In 2018, Heijmans and L. H. Lumey, an epidemiologist at Columbia University, published a paper showing that the famine had altered the expression of genes associated with growth and metabolism. In times of scarcity, these changes could help a person survive, but after the famine they seemed to contribute to chronic diseases such as diabetes. “If as a fetus there is scarcity, you are being programmed to deal with it,” Heijmans said. “We see the effects of this tragedy on the DNA sixty years later.”
The last time Gaza experienced a ceasefire, early this year, I was there, as part of an international team of health-care workers. Hunger was widespread but nowhere near as extreme as it would become. Within days, tables were lining the sidewalks of Khan Younis and Gaza City, piled high with avocados, oranges, and even fresh chicken. In the span of several weeks, ten thousand aid trucks entered Gaza. The devastation was so severe that rebuilding and recovery seemed years away. Now, after a declaration of famine and seven more months of Israeli strikes, recovery will be even more difficult. Amawi, the aid coördinator, told me in a text message that some supplies began to enter Gaza this week, but it wasn’t enough. (A United Nations tracker reported that, in recent days, fewer than a hundred trucks, on average, have been reaching destinations in Gaza daily.) His family still depended on whatever flour and limited canned goods could be found in the markets. Fresh foods such as meat, eggs, and produce remained inaccessible. “There has been no real improvement in the nutritional or health situation,” he wrote. Malnourished children have continued to arrive in pediatric wards, he said. He added that his four-year-old son “doesn’t know the names of fruits and vegetables—he’s never seen them before.”

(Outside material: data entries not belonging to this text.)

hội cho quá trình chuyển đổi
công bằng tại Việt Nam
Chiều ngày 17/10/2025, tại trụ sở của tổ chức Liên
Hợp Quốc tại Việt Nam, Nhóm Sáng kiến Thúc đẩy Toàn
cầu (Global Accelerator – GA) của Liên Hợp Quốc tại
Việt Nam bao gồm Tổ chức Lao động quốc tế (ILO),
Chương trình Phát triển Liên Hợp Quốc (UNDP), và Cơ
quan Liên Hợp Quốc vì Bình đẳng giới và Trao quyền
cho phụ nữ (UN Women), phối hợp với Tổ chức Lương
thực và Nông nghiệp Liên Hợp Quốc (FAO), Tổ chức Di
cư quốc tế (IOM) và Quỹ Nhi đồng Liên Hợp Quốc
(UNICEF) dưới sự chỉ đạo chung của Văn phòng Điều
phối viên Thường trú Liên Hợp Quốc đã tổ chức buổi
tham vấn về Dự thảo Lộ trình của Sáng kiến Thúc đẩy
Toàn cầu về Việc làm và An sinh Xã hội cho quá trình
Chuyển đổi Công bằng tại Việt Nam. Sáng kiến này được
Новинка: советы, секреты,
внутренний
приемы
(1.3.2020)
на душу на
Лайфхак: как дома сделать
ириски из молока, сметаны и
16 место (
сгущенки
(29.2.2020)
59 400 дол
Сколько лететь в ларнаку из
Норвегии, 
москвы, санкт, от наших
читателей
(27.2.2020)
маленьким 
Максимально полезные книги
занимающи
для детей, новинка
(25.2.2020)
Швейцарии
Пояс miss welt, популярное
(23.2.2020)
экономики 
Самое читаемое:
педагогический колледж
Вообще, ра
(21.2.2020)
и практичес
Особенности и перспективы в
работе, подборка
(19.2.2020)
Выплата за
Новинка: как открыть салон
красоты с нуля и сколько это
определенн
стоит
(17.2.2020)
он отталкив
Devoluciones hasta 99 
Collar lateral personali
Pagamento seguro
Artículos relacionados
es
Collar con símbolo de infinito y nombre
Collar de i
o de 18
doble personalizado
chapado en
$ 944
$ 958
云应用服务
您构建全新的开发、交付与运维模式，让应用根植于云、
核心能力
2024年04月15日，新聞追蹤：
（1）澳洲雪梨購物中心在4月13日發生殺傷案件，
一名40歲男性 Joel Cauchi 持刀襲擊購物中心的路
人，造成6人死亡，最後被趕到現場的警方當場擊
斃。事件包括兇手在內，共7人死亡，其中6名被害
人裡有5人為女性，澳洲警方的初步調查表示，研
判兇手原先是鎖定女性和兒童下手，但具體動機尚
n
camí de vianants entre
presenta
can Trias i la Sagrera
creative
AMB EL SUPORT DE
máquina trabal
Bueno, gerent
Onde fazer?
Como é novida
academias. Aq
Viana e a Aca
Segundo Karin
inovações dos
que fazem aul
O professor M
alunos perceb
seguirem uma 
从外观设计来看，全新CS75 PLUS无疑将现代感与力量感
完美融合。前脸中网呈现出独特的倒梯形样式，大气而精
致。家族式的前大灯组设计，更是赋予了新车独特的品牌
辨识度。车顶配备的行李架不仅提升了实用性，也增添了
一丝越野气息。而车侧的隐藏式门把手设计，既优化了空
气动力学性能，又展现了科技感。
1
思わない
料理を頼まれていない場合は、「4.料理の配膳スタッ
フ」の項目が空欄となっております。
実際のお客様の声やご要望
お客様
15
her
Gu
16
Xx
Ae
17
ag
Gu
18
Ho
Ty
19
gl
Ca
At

Amawi worried about the risk of refeeding syndrome. “In reality, implementing a gradual refeeding program in Gaza is very difficult right now, because hospitals are operating with extremely limited capacity,” he wrote. “Many lack medical staff, essential supplies, and even the special therapeutic foods needed for cases of malnutrition.” He didn’t think that doctors and humanitarian workers would be able to follow recommended protocols; they need large numbers of outside health-care workers, cardiac monitors, I.V. kits, and hospital beds. “As for ordinary people, most are unaware of the risk of refeeding syndrome,” he told me. “They will just provide whatever food is available to ease the hunger, even if it’s not nutritionally ideal.”
The Dutch famine lasted less than six months, but its effects are still felt today. “We’re on the road for the same kind of thing in Gaza, or worse,” Ramirez told me. “It’s extremely likely that we will see higher levels of obesity, heart disease, mental illness, and socioeconomic consequences.” Children make up half of Gaza’s population. “They will suffer the consequences their whole life,” Heijmans said. How do you begin to mitigate such far-reaching effects? Gazans will need not only nutritious food but also teachers and schools, therapists and clinics, doctors and hospitals, homes and jobs. Everything, in short, that the war has taken from them.